**** Data for processing ****

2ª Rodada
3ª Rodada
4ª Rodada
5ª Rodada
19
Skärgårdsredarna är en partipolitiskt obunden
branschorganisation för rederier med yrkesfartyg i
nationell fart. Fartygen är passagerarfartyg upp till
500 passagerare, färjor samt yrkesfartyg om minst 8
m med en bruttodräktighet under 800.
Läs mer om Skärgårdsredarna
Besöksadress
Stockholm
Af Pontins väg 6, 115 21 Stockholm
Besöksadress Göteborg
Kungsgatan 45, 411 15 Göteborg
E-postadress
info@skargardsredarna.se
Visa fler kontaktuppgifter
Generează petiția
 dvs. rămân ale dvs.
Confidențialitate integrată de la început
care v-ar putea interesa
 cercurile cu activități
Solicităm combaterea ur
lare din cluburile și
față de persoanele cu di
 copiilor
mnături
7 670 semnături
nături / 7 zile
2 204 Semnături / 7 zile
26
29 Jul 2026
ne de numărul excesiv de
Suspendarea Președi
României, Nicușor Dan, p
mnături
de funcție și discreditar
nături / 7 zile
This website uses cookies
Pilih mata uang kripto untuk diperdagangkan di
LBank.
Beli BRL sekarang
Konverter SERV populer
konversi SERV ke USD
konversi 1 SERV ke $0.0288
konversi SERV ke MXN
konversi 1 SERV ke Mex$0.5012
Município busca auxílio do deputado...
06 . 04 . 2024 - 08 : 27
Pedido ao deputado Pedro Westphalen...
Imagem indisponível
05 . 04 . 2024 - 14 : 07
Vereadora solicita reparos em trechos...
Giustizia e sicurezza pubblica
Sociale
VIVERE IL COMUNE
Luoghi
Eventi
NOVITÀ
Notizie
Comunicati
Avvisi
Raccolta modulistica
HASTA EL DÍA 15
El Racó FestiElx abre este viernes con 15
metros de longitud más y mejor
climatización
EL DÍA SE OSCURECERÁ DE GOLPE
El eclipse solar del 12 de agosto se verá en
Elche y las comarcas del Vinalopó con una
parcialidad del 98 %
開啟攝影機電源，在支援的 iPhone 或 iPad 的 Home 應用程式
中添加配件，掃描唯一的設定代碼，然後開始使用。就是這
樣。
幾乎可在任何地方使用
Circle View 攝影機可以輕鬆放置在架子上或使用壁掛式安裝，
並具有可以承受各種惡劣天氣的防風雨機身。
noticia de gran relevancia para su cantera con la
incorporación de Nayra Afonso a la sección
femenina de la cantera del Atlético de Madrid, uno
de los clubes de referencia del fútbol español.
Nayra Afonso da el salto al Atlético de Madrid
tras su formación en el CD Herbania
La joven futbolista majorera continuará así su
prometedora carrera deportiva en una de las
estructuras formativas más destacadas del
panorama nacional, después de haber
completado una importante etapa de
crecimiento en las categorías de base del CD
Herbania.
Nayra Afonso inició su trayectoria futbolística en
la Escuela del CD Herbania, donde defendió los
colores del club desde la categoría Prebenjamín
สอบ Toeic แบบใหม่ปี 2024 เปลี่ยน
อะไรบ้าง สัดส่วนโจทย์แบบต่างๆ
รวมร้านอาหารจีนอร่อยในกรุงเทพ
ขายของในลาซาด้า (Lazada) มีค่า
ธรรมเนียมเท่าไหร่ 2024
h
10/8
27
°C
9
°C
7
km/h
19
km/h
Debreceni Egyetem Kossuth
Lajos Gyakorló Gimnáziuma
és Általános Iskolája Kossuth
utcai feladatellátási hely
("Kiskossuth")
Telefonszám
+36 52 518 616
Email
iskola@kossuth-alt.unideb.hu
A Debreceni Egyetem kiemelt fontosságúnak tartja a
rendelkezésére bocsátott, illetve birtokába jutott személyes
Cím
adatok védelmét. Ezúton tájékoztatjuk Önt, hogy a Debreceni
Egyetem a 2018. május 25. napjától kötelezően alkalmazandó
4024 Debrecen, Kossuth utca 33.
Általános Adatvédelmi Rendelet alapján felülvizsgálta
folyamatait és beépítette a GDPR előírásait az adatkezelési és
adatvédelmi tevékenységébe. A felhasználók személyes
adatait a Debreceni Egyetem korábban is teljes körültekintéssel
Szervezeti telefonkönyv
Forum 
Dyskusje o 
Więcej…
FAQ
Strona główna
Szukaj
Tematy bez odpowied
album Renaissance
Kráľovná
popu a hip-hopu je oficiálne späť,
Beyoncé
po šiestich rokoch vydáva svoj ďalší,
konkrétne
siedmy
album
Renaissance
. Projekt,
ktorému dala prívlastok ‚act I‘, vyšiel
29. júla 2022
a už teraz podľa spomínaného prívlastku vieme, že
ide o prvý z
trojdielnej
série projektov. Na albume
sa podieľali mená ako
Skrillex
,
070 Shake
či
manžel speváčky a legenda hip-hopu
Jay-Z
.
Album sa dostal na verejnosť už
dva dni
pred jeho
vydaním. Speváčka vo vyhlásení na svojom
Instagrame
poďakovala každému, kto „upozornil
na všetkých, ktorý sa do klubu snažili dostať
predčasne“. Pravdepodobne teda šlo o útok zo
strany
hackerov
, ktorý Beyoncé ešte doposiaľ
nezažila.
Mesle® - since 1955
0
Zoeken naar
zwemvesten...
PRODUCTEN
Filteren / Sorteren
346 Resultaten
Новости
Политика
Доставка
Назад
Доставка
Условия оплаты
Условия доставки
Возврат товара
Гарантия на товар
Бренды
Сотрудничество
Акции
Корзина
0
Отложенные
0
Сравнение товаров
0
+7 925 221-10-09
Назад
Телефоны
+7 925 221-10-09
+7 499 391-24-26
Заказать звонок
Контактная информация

****

What is required: Reproduce all of the material above word for word, keeping every line in its original order.

Solution for this task:
2ª Rodada
3ª Rodada
4ª Rodada
5ª Rodada
19
Skärgårdsredarna är en partipolitiskt obunden
branschorganisation för rederier med yrkesfartyg i
nationell fart. Fartygen är passagerarfartyg upp till
500 passagerare, färjor samt yrkesfartyg om minst 8
m med en bruttodräktighet under 800.
Läs mer om Skärgårdsredarna
Besöksadress
Stockholm
Af Pontins väg 6, 115 21 Stockholm
Besöksadress Göteborg
Kungsgatan 45, 411 15 Göteborg
E-postadress
info@skargardsredarna.se
Visa fler kontaktuppgifter
Generează petiția
 dvs. rămân ale dvs.
Confidențialitate integrată de la început
care v-ar putea interesa
 cercurile cu activități
Solicităm combaterea ur
lare din cluburile și
față de persoanele cu di
 copiilor
mnături
7 670 semnături
nături / 7 zile
2 204 Semnături / 7 zile
26
29 Jul 2026
ne de numărul excesiv de
Suspendarea Președi
României, Nicușor Dan, p
mnături
de funcție și discreditar
nături / 7 zile
This website uses cookies
Pilih mata uang kripto untuk diperdagangkan di
LBank.
Beli BRL sekarang
Konverter SERV populer
konversi SERV ke USD
konversi 1 SERV ke $0.0288
konversi SERV ke MXN
konversi 1 SERV ke Mex$0.5012
Município busca auxílio do deputado...
06 . 04 . 2024 - 08 : 27
Pedido ao deputado Pedro Westphalen...
Imagem indisponível
05 . 04 . 2024 - 14 : 07
Vereadora solicita reparos em trechos...
Giustizia e sicurezza pubblica
Sociale
VIVERE IL COMUNE
Luoghi
Eventi
NOVITÀ
Notizie
Comunicati
Avvisi
Raccolta modulistica
HASTA EL DÍA 15
El Racó FestiElx abre este viernes con 15
metros de longitud más y mejor
climatización
EL DÍA SE OSCURECERÁ DE GOLPE
El eclipse solar del 12 de agosto se verá en
Elche y las comarcas del Vinalopó con una
parcialidad del 98 %
開啟攝影機電源，在支援的 iPhone 或 iPad 的 Home 應用程式
中添加配件，掃描唯一的設定代碼，然後開始使用。就是這
樣。
幾乎可在任何地方使用
Circle View 攝影機可以輕鬆放置在架子上或使用壁掛式安裝，
並具有可以承受各種惡劣天氣的防風雨機身。
noticia de gran relevancia para su cantera con la
incorporación de Nayra Afonso a la sección
femenina de la cantera del Atlético de Madrid, uno
de los clubes de referencia del fútbol español.
Nayra Afonso da el salto al Atlético de Madrid
tras su formación en el CD Herbania
La joven futbolista majorera continuará así su
prometedora carrera deportiva en una de las
estructuras formativas más destacadas del
panorama nacional, después de haber
completado una importante etapa de
crecimiento en las categorías de base del CD
Herbania.
Nayra Afonso inició su trayectoria futbolística en
la Escuela del CD Herbania, donde defendió los
colores del club desde la categoría Prebenjamín
สอบ Toeic แบบใหม่ปี 2024 เปลี่ยน
อะไรบ้าง สัดส่วนโจทย์แบบต่างๆ
รวมร้านอาหารจีนอร่อยในกรุงเทพ
ขายของในลาซาด้า (Lazada) มีค่า
ธรรมเนียมเท่าไหร่ 2024
h
10/8
27
°C
9
°C
7
km/h
19
km/h
Debreceni Egyetem Kossuth
Lajos Gyakorló Gimnáziuma
és Általános Iskolája Kossuth
utcai feladatellátási hely
("Kiskossuth")
Telefonszám
+36 52 518 616
Email
iskola@kossuth-alt.unideb.hu
A Debreceni Egyetem kiemelt fontosságúnak tartja a
rendelkezésére bocsátott, illetve birtokába jutott személyes
Cím
adatok védelmét. Ezúton tájékoztatjuk Önt, hogy a Debreceni
Egyetem a 2018. május 25. napjától kötelezően alkalmazandó
4024 Debrecen, Kossuth utca 33.
Általános Adatvédelmi Rendelet alapján felülvizsgálta
folyamatait és beépítette a GDPR előírásait az adatkezelési és
adatvédelmi tevékenységébe. A felhasználók személyes
adatait a Debreceni Egyetem korábban is teljes körültekintéssel
Szervezeti telefonkönyv
Forum 
Dyskusje o 
Więcej…
FAQ
Strona główna
Szukaj
Tematy bez odpowied
album Renaissance
Kráľovná
popu a hip-hopu je oficiálne späť,
Beyoncé
po šiestich rokoch vydáva svoj ďalší,
konkrétne
siedmy
album
Renaissance
. Projekt,
ktorému dala prívlastok ‚act I‘, vyšiel
29. júla 2022
a už teraz podľa spomínaného prívlastku vieme, že
ide o prvý z
trojdielnej
série projektov. Na albume
sa podieľali mená ako
Skrillex
,
070 Shake
či
manžel speváčky a legenda hip-hopu
Jay-Z
.
Album sa dostal na verejnosť už
dva dni
pred jeho
vydaním. Speváčka vo vyhlásení na svojom
Instagrame
poďakovala každému, kto „upozornil
na všetkých, ktorý sa do klubu snažili dostať
predčasne“. Pravdepodobne teda šlo o útok zo
strany
hackerov
, ktorý Beyoncé ešte doposiaľ
nezažila.
Mesle® - since 1955
0
Zoeken naar
zwemvesten...
PRODUCTEN
Filteren / Sorteren
346 Resultaten
Новости
Политика
Доставка
Назад
Доставка
Условия оплаты
Условия доставки
Возврат товара
Гарантия на товар
Бренды
Сотрудничество
Акции
Корзина
0
Отложенные
0
Сравнение товаров
0
+7 925 221-10-09
Назад
Телефоны
+7 925 221-10-09
+7 499 391-24-26
Заказать звонок
Контактная информация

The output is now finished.